---- DATASET EXTRACT

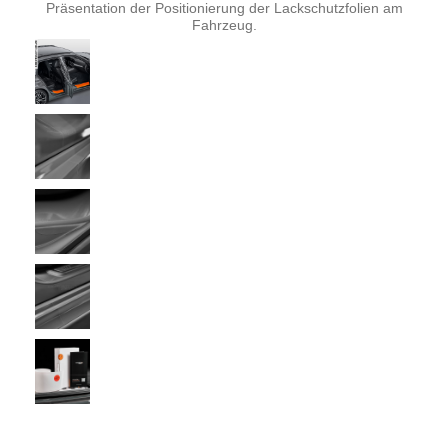
Präsentation der Positionierung der Lackschutzfolien am
Fahrzeug.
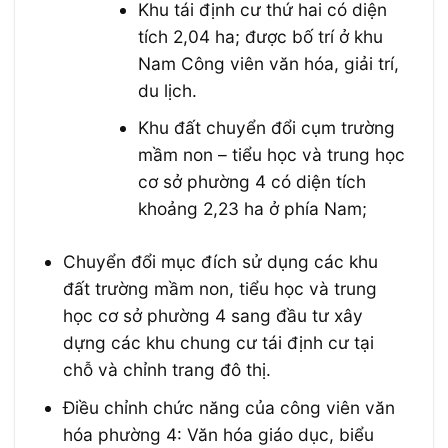
Khu tái định cư thứ hai có diện
tích 2,04 ha; được bố trí ở khu
Nam Công viên văn hóa, giải trí,
du lịch.
Khu đất chuyển đổi cụm trường
mầm non – tiểu học và trung học
cơ sở phường 4 có diện tích
khoảng 2,23 ha ở phía Nam;
Chuyển đổi mục đích sử dụng các khu
đất trường mầm non, tiểu học và trung
học cơ sở phường 4 sang đầu tư xây
dựng các khu chung cư tái định cư tại
chỗ và chỉnh trang đô thị.
Điều chỉnh chức năng của công viên văn
hóa phường 4: Văn hóa giáo dục, biểu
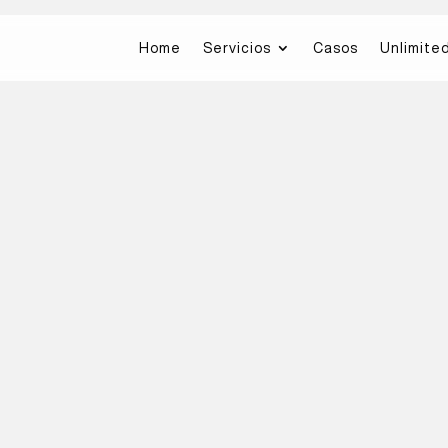
Home
Servicios
Casos
Unlimite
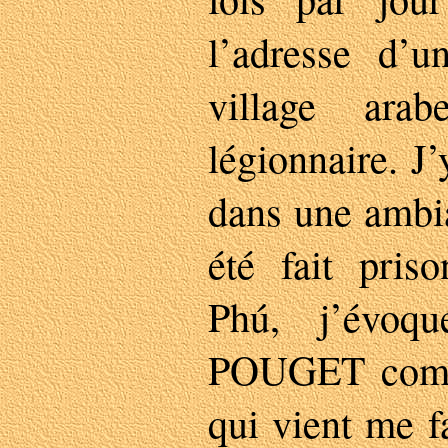
l’adresse d’u
village ara
légionnaire. J
dans une ambia
été fait pris
Phú, j’évoq
POUGET comm
qui vient me f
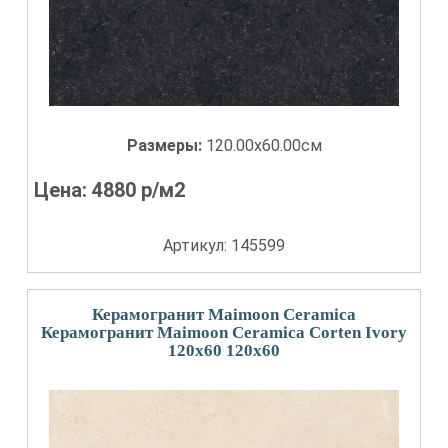
Размеры:
120.00x60.00см
Цена:
4880
р/м2
Артикул: 145599
Керамогранит Maimoon Ceramica
Керамогранит Maimoon Ceramica Corten Ivory
120x60 120x60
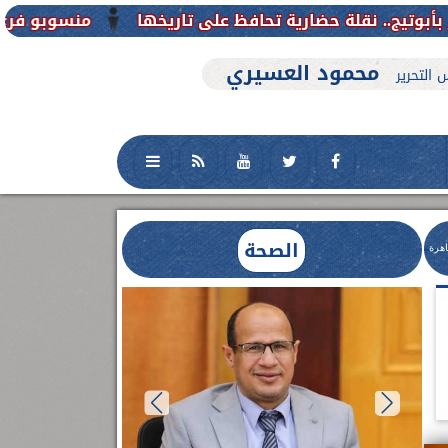
منسوبو فرع جامعة الأزهر للوجه 
محمود العسيري
 التحرير
الصحة
اهرة
العلاج الحر بمنفلوط بالتعاون مع هيئة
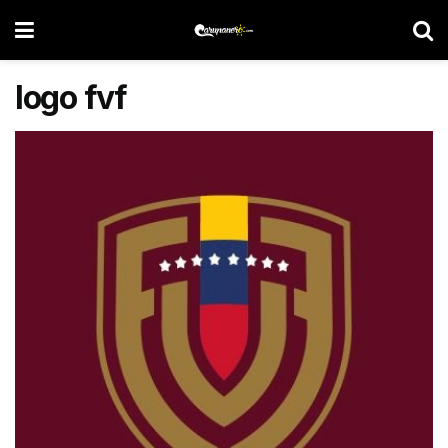
logo fvf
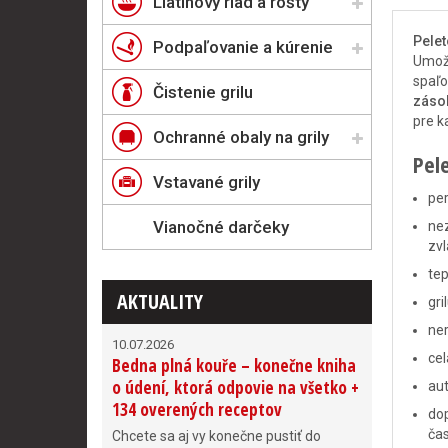
Liatinový riad a rošty
Pelet
Podpaľovanie a kúrenie
Umožň
spaľo
Čistenie grilu
zásob
pre k
Ochranné obaly na grily
Pele
Vstavané grily
per
Vianočné darčeky
nez
zv
tep
AKTUALITY
gri
ner
10.07.2026
cel
Bedna plná kouře – konečne kniha
o údení, ktorá odpovie na všetko +
aut
134 overených receptov
do
čas
Chcete sa aj vy konečne pustiť do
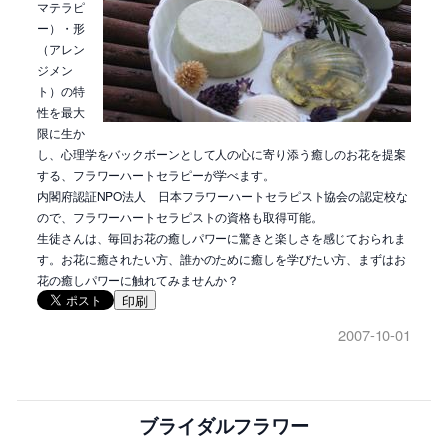
マテラピ
ー）・形
（アレン
ジメン
ト）の特
性を最大
限に生か
し、心理学をバックボーンとして人の心に寄り添う癒しのお花を提案
する、フラワーハートセラピーが学べます。
内閣府認証NPO法人 日本フラワーハートセラピスト協会の認定校な
ので、フラワーハートセラピストの資格も取得可能。
生徒さんは、毎回お花の癒しパワーに驚きと楽しさを感じておられま
す。お花に癒されたい方、誰かのために癒しを学びたい方、まずはお
花の癒しパワーに触れてみませんか？
印刷
2007-10-01
ブライダルフラワー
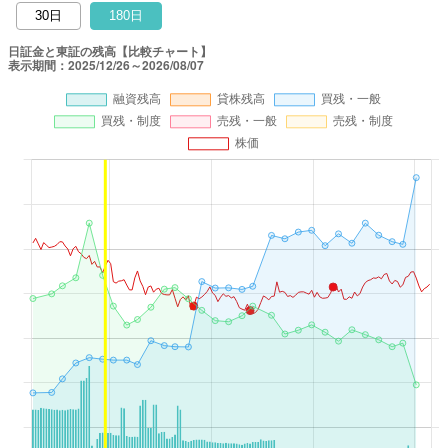
30日
180日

--------

:: WORK REQUIRED ::
An exact copy of all the records is required, with the pictures omitted.

:: TASK ANSWER ::
Präsentation der Positionierung der Lackschutzfolien am
Fahrzeug.
Khu tái định cư thứ hai có diện
tích 2,04 ha; được bố trí ở khu
Nam Công viên văn hóa, giải trí,
du lịch.
Khu đất chuyển đổi cụm trường
mầm non – tiểu học và trung học
cơ sở phường 4 có diện tích
khoảng 2,23 ha ở phía Nam;
Chuyển đổi mục đích sử dụng các khu
đất trường mầm non, tiểu học và trung
học cơ sở phường 4 sang đầu tư xây
dựng các khu chung cư tái định cư tại
chỗ và chỉnh trang đô thị.
Điều chỉnh chức năng của công viên văn
hóa phường 4: Văn hóa giáo dục, biểu
Home
Servicios
Casos
Unlimite
l’adresse d’u
village ara
légionnaire. J
dans une ambia
été fait pris
Phú, j’évoq
POUGET comm
qui vient me f
Размеры:
120.00x60.00см
Цена:
4880
р/м2
Артикул: 145599
Керамогранит Maimoon Ceramica
Керамогранит Maimoon Ceramica Corten Ivory
120x60 120x60
منسوبو فرع جامعة الأزهر للوجه 
محمود العسيري
 التحرير
الصحة
اهرة
العلاج الحر بمنفلوط بالتعاون مع هيئة
logo fvf
Liatinový riad a rošty
Pelet
Podpaľovanie a kúrenie
Umožň
spaľo
Čistenie grilu
zásob
pre k
Ochranné obaly na grily
Pele
Vstavané grily
per
Vianočné darčeky
nez
zv
tep
AKTUALITY
gri
ner
10.07.2026
cel
Bedna plná kouře – konečne kniha
o údení, ktorá odpovie na všetko +
aut
134 overených receptov
do
čas
Chcete sa aj vy konečne pustiť do
マテラピ
ー）・形
（アレン
ジメン
ト）の特
性を最大
限に生か
し、心理学をバックボーンとして人の心に寄り添う癒しのお花を提案
する、フラワーハートセラピーが学べます。
内閣府認証NPO法人 日本フラワーハートセラピスト協会の認定校な
ので、フラワーハートセラピストの資格も取得可能。
生徒さんは、毎回お花の癒しパワーに驚きと楽しさを感じておられま
す。お花に癒されたい方、誰かのために癒しを学びたい方、まずはお
花の癒しパワーに触れてみませんか？
印刷
2007-10-01
ブライダルフラワー
30日
180日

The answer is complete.